Stored data:
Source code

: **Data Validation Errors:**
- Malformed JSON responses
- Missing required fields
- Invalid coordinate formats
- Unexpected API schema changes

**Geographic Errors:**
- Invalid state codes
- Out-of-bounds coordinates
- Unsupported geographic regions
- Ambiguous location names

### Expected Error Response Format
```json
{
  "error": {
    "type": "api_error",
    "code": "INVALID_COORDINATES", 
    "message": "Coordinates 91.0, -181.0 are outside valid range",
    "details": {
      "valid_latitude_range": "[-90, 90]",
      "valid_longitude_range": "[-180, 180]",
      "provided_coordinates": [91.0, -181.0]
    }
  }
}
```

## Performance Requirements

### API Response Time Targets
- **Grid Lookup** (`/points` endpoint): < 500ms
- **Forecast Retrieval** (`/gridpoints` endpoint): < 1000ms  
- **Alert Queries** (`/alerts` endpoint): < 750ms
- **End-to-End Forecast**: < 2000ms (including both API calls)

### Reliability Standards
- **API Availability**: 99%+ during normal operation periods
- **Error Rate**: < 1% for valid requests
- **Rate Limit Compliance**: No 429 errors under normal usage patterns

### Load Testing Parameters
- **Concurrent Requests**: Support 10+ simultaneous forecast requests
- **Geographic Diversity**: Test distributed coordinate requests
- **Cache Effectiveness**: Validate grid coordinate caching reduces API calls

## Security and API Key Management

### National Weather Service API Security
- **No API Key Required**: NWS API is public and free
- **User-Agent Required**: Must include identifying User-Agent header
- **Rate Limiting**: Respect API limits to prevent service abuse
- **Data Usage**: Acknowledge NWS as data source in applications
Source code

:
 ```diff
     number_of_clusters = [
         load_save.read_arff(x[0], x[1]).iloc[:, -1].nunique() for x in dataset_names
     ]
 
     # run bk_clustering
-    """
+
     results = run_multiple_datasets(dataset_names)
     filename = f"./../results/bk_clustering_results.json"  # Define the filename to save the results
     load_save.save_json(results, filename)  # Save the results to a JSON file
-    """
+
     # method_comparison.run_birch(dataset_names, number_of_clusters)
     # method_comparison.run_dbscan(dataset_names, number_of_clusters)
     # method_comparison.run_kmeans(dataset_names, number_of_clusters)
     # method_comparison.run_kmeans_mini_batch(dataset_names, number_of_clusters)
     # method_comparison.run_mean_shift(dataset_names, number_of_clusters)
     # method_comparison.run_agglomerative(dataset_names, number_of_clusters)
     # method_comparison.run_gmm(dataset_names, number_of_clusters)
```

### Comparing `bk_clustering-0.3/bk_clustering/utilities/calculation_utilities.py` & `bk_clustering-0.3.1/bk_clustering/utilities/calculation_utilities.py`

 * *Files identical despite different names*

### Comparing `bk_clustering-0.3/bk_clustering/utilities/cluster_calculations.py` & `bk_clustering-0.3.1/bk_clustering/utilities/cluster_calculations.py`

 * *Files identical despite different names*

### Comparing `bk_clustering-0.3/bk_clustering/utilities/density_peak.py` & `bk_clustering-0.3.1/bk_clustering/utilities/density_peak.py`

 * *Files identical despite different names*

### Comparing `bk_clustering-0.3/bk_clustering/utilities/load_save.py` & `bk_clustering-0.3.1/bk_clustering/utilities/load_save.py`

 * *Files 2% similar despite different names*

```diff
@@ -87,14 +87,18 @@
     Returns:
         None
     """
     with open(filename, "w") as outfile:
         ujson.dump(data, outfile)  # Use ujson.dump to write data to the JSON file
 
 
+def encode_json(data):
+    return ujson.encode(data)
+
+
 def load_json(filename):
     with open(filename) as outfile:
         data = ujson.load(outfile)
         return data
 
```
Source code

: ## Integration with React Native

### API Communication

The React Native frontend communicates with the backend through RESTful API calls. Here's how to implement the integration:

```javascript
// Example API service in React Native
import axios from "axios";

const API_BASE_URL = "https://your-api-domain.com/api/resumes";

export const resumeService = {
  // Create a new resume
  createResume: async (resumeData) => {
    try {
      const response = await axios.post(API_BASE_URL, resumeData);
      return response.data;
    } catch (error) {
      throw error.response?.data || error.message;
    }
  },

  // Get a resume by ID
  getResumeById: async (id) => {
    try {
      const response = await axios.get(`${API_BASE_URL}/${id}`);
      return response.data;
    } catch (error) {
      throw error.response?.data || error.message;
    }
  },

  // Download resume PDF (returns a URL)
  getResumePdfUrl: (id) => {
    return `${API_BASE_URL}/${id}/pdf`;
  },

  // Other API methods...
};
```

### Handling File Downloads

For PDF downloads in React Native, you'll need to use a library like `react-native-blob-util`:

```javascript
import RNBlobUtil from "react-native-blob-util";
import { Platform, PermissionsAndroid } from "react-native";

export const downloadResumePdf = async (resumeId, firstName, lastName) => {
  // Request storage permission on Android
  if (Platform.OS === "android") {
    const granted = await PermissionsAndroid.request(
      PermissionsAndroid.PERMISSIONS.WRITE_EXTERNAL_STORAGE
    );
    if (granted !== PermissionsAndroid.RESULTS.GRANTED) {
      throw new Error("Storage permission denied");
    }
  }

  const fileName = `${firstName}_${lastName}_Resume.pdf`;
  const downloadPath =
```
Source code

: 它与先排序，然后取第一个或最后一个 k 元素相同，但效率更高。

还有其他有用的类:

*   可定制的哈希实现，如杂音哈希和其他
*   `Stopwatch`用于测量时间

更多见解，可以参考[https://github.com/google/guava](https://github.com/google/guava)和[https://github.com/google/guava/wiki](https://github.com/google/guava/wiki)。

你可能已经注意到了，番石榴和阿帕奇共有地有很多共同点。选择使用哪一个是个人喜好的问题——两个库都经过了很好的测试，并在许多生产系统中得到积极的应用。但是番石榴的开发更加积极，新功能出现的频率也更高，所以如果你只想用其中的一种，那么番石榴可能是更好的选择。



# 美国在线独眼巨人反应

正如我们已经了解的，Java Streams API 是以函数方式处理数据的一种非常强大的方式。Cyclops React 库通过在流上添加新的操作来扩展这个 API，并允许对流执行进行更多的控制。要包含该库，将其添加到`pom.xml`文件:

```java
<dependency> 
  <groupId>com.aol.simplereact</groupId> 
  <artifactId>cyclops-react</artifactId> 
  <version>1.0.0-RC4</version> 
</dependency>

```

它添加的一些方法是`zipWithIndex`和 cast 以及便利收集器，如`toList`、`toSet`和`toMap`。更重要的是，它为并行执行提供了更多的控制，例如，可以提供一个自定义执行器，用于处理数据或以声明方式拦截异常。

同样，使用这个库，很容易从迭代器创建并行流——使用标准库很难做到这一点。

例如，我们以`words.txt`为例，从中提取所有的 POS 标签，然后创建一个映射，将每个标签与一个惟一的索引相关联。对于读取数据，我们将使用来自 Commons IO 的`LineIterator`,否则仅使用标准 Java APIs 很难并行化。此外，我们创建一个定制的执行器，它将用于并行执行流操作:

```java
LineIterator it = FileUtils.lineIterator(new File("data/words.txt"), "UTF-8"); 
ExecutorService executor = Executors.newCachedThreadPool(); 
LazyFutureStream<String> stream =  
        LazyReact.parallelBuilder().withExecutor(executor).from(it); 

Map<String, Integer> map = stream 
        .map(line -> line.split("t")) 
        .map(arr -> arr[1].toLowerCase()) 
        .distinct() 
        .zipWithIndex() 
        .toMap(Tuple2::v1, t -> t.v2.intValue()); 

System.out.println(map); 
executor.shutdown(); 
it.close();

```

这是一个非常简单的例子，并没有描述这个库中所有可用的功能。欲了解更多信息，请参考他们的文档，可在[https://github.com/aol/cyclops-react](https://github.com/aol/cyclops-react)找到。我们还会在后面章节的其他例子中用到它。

# TASK TO CARRY OUT
Filter the data down to the lines that contain the string "axios", and copy them.

# ANSWER SECTION
import axios from "axios";
      const response = await axios.post(API_BASE_URL, resumeData);
      const response = await axios.get(`${API_BASE_URL}/${id}`);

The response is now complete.